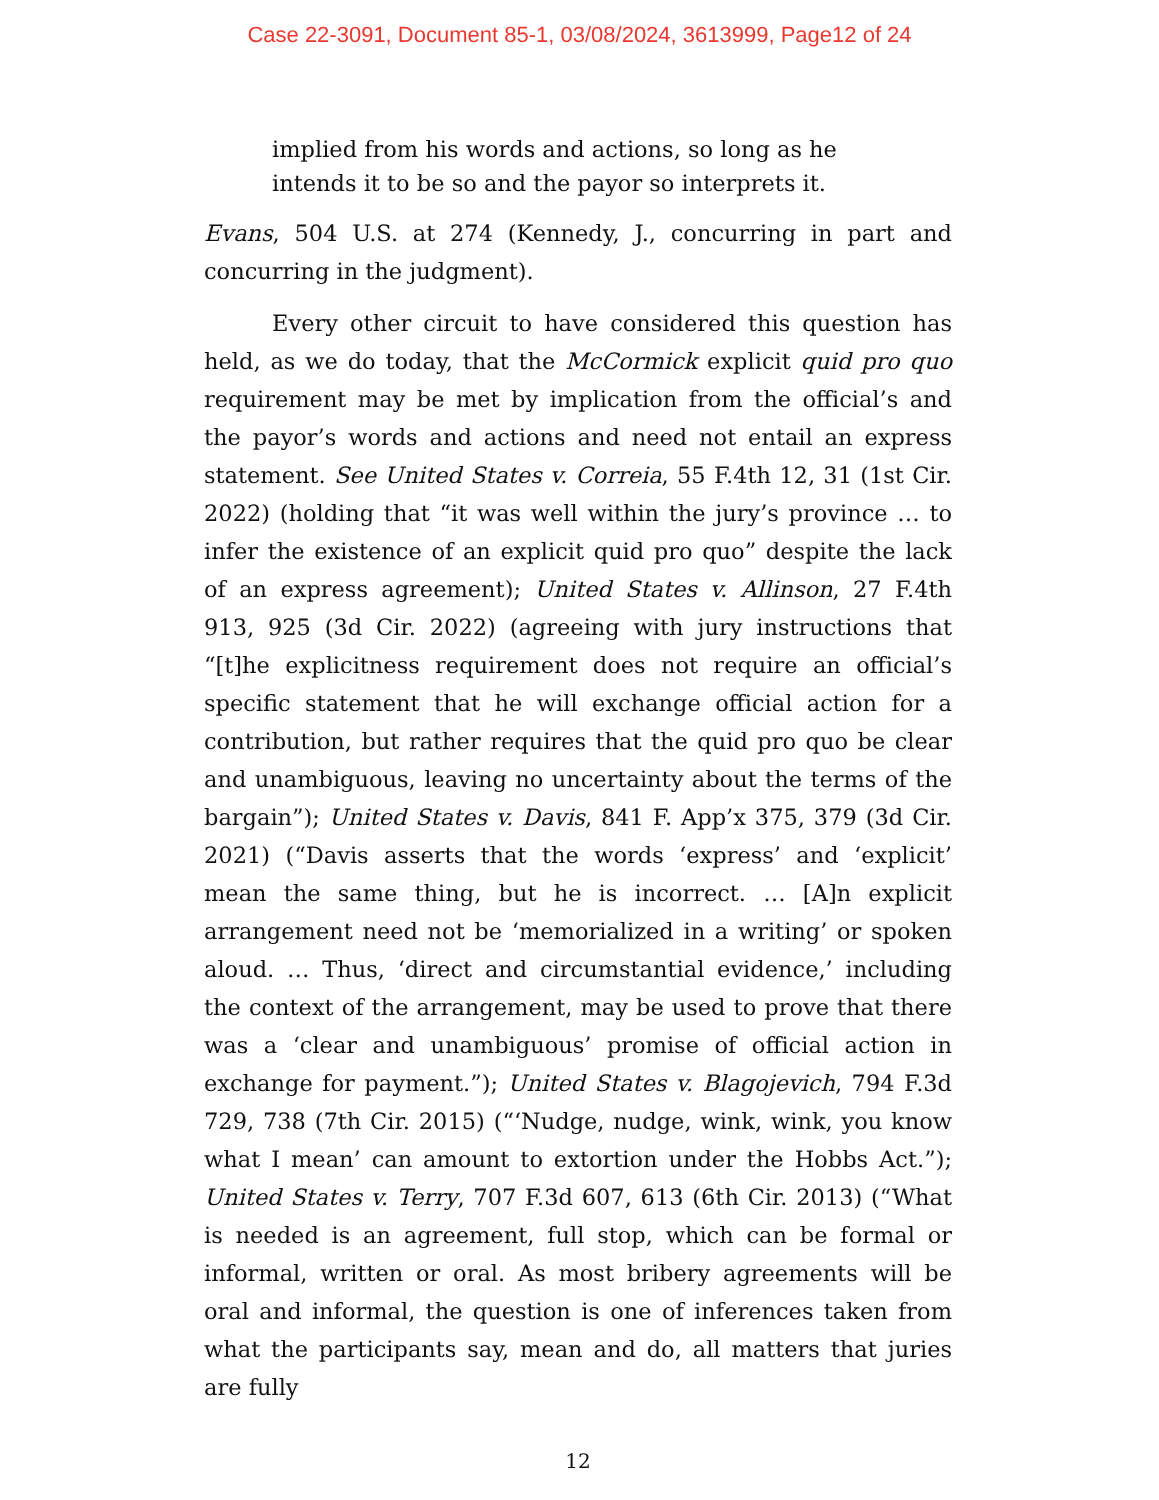Case 22-3091, Document 85-1, 03/08/2024, 3613999, Page12 of 24
implied from his words and actions, so long as he intends it to be so and the payor so interprets it.
Evans, 504 U.S. at 274 (Kennedy, J., concurring in part and concurring in the judgment).
Every other circuit to have considered this question has held, as we do today, that the McCormick explicit quid pro quo requirement may be met by implication from the official’s and the payor’s words and actions and need not entail an express statement. See United States v. Correia, 55 F.4th 12, 31 (1st Cir. 2022) (holding that “it was well within the jury’s province … to infer the existence of an explicit quid pro quo” despite the lack of an express agreement); United States v. Allinson, 27 F.4th 913, 925 (3d Cir. 2022) (agreeing with jury instructions that “[t]he explicitness requirement does not require an official’s specific statement that he will exchange official action for a contribution, but rather requires that the quid pro quo be clear and unambiguous, leaving no uncertainty about the terms of the bargain”); United States v. Davis, 841 F. App’x 375, 379 (3d Cir. 2021) (“Davis asserts that the words ‘express’ and ‘explicit’ mean the same thing, but he is incorrect. … [A]n explicit arrangement need not be ‘memorialized in a writing’ or spoken aloud. … Thus, ‘direct and circumstantial evidence,’ including the context of the arrangement, may be used to prove that there was a ‘clear and unambiguous’ promise of official action in exchange for payment.”); United States v. Blagojevich, 794 F.3d 729, 738 (7th Cir. 2015) (“‘Nudge, nudge, wink, wink, you know what I mean’ can amount to extortion under the Hobbs Act.”); United States v. Terry, 707 F.3d 607, 613 (6th Cir. 2013) (“What is needed is an agreement, full stop, which can be formal or informal, written or oral. As most bribery agreements will be oral and informal, the question is one of inferences taken from what the participants say, mean and do, all matters that juries are fully
12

───

Output the data exactly. Pictures don't belong in the result.

Case 22-3091, Document 85-1, 03/08/2024, 3613999, Page12 of 24
implied from his words and actions, so long as he intends it to be so and the payor so interprets it.
Evans, 504 U.S. at 274 (Kennedy, J., concurring in part and concurring in the judgment).
Every other circuit to have considered this question has held, as we do today, that the McCormick explicit quid pro quo requirement may be met by implication from the official’s and the payor’s words and actions and need not entail an express statement. See United States v. Correia, 55 F.4th 12, 31 (1st Cir. 2022) (holding that “it was well within the jury’s province … to infer the existence of an explicit quid pro quo” despite the lack of an express agreement); United States v. Allinson, 27 F.4th 913, 925 (3d Cir. 2022) (agreeing with jury instructions that “[t]he explicitness requirement does not require an official’s specific statement that he will exchange official action for a contribution, but rather requires that the quid pro quo be clear and unambiguous, leaving no uncertainty about the terms of the bargain”); United States v. Davis, 841 F. App’x 375, 379 (3d Cir. 2021) (“Davis asserts that the words ‘express’ and ‘explicit’ mean the same thing, but he is incorrect. … [A]n explicit arrangement need not be ‘memorialized in a writing’ or spoken aloud. … Thus, ‘direct and circumstantial evidence,’ including the context of the arrangement, may be used to prove that there was a ‘clear and unambiguous’ promise of official action in exchange for payment.”); United States v. Blagojevich, 794 F.3d 729, 738 (7th Cir. 2015) (“‘Nudge, nudge, wink, wink, you know what I mean’ can amount to extortion under the Hobbs Act.”); United States v. Terry, 707 F.3d 607, 613 (6th Cir. 2013) (“What is needed is an agreement, full stop, which can be formal or informal, written or oral. As most bribery agreements will be oral and informal, the question is one of inferences taken from what the participants say, mean and do, all matters that juries are fully
12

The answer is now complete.